256 Pa. 158 | Pa. | 1917
Opinion by
At the suit of certain creditors the Waynesburg Brewing Company, a corporation, was adjudged insolvent on the 7th day of February, 1912, and on the same day the court appointed a receiver to take over and administer the insolvent estate. Among other judgments which were existing liens upon the real estate of the company was a judgment standing in the name of the Union National Bank of Huntingdon, to the use of I. N. McNay, for the sum of three thousand dollars, which had priority of lien. Execution was outstanding on this judgment when the receiver was appointed; the real estate had been levied and a writ of venditioni exponas was in the sheriff’s hands when the execution was arrested by the court and the sheriff enjoined against proceeding with the "sale. The real estate encumbered as above was sold by the receiver May 21, 1913, under an order of sale granted April 8, 1912, and which had been continued from term to term. No writ of scire facias having been issued meanwhile on the Union National Bank judgment, its lien expired July 24,1912. Notwithstanding this fact, the court below in the proceeding-distributing the converted estate to and among the creditors, allowed this judgment its original priority, on the ground that having had priority of lien over the other judgments which were liens on the same property when the receiver was appointed, it retained such priority and no revival was required to this end, because on that day the property passed into the custody of the law and what transpired subsequently could neither modify nor enlarge the rights of creditors.
The argument advanced in support of the mistaken view adopted by the learned court itself rests on a mistake of law. There can be no authority for the position taken that the appointment of the receiver operated as a conversion of the real estate into personalty, and that the lien of the judgments then in full force was thereupon divested and the fund substituted for the land. The effort to distinguish between the cáse of voluntary assignment for the benefit of creditors, where the conversion takes place on the confirmation of the sale, and a receivership, is without force, since in both alike the conversion is by act of law, and the same rule must obtain with respect to each. “A conversion of real estate into personal estate by act of law, differs from a conversion by act of the party. In the latter case, when conversion is the object of the owner, the result is produced as soon as the contract of sale is made. In the former, where payment of debts or partition, and not conversion, is the object, the transmutation is but an unavoidable result of the proceeding,, and takes place only when the estate is completely vested in the vendee, and the purchase-money paid or secured.” Biggert’s Est., 20 Pa. 17.
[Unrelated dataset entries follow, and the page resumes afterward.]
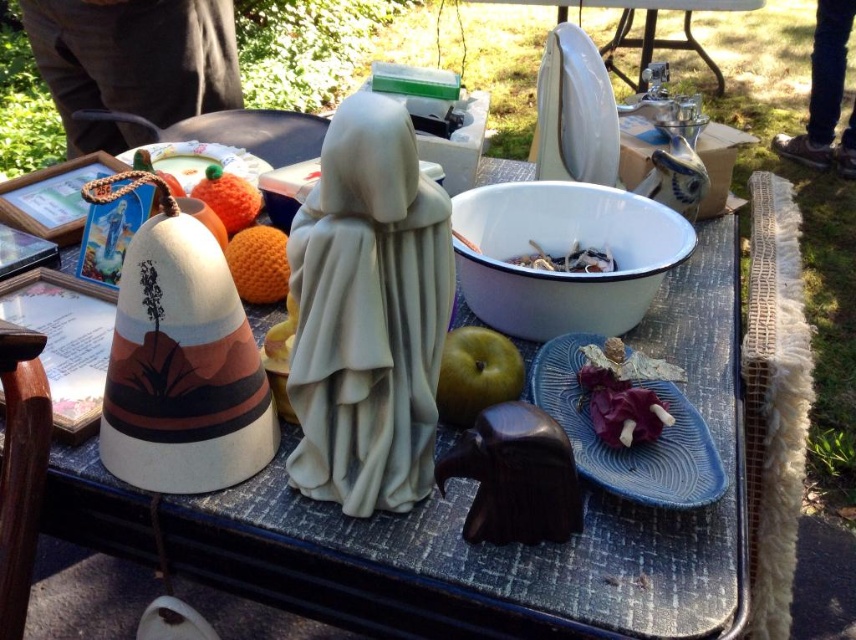
You are a vendor at the flea market and need to place a new item between the purple matte fabric at center and the orange fuzzy ball at upper center. The item you have is 50 centimeters wide. Will there be enough space between them to fit it?

The distance between the purple matte fabric at center and the orange fuzzy ball at upper center is 50.63 centimeters. Since the item is 50 centimeters wide, there is enough space to fit it between them.

You are setting up a display at a flea market and want to arrange the purple matte fabric at center and orange fuzzy ball at upper center so that the taller item is placed at the back for visibility. Which item should you place at the back?

The orange fuzzy ball at upper center should be placed at the back because it is taller than the purple matte fabric at center.

You are at a flea market and see the white matte statue at center on a table. If you want to place a small decorative item to the right of it, where should you position it?

You should place the small decorative item to the right of the white matte statue at center, which is located at coordinates approximately 0.491 on the x and 0.431 on the y axis.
No excuse avails for failure to revive a judgment in the way provided by statute, least of all the suggestion that the appointment of a receiver suspends such right. It does not so operate. The object in issuing the scire facias is not to obtain a new lien, but to continue an existing one. The process interferes in no way with the possession of the property by the receiver, and the latter not being the owner of the property subject to the lien, is not a necessary party to the proceeding. “The judgment on the scire facias is not, as the court erroneously supposes, a new judgment giving vitality only from that time, but it is the revival of the original judgment, giving, or rather continuing, the vitality of the original judgment, with all its incidents, from the time of its
The judgment in the present case having expired in its lien before the confirmation of the sale made by the receiver, it lost its original priority, and it was error to allow it preference.
The decree is reversed with a procedendo.